Parametric study showing the variations in the radial velocity in the left-hand panel (a), and transit time in the right-hand panel (b) resulting from the 23 July ICME launched at different times behind the 19 July ICME (orange solid line) and also in its absence (blue dashed line). The actual velocity observed at STEREO-A and the transit time are annotated with dashed black lines.
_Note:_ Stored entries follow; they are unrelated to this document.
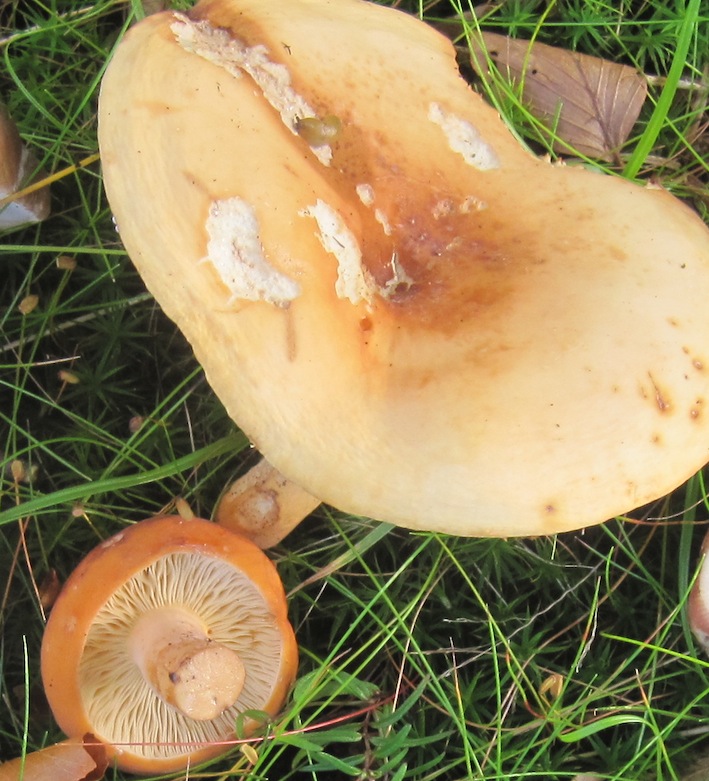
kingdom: Fungi
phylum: Basidiomycota
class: Agaricomycetes
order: Russulales
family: Russulaceae
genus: Lactifluus
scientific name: Lactifluus volemus
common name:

The preconditioning window identified in Figure 5, although focused on a particular event, can provide context for historical events, such as the August 1972 ICME which reached Earth in a record 14.6 hours (Knipp et al., 2018) and the Carrington event of September 1859 which reached Earth in 18.6 hours (Tsurutani et al., 2003), which have been implicated as involving multiple ICME eruptions. In the absence of in situ measurements, the trends presented here indicate that preconditioning variations in the ambient solar wind could explain the difference in these arrival times. The significant increase in ICME velocity and decrease in transit time due to solar wind preconditioning could also plausibly enhance the severity of a range of CMEs which do not initially present themselves as Carrington-scale within the solar corona. This study did not, however, consider the effects of solar wind preconditioning inside the solar corona. A comprehensive parametric preconditioning study, with regards to the numerous ICME input parameters that can be varied, and also with a flux-rope CME description, is therefore left for a future endeavour.

The preconditioning window induced by an initial ICME, and the decrease in its significance over time, presents a quantifiable prediction that can be used by current space weather forecasting efforts to estimate the increased likelihood of a severe space weather event occurring.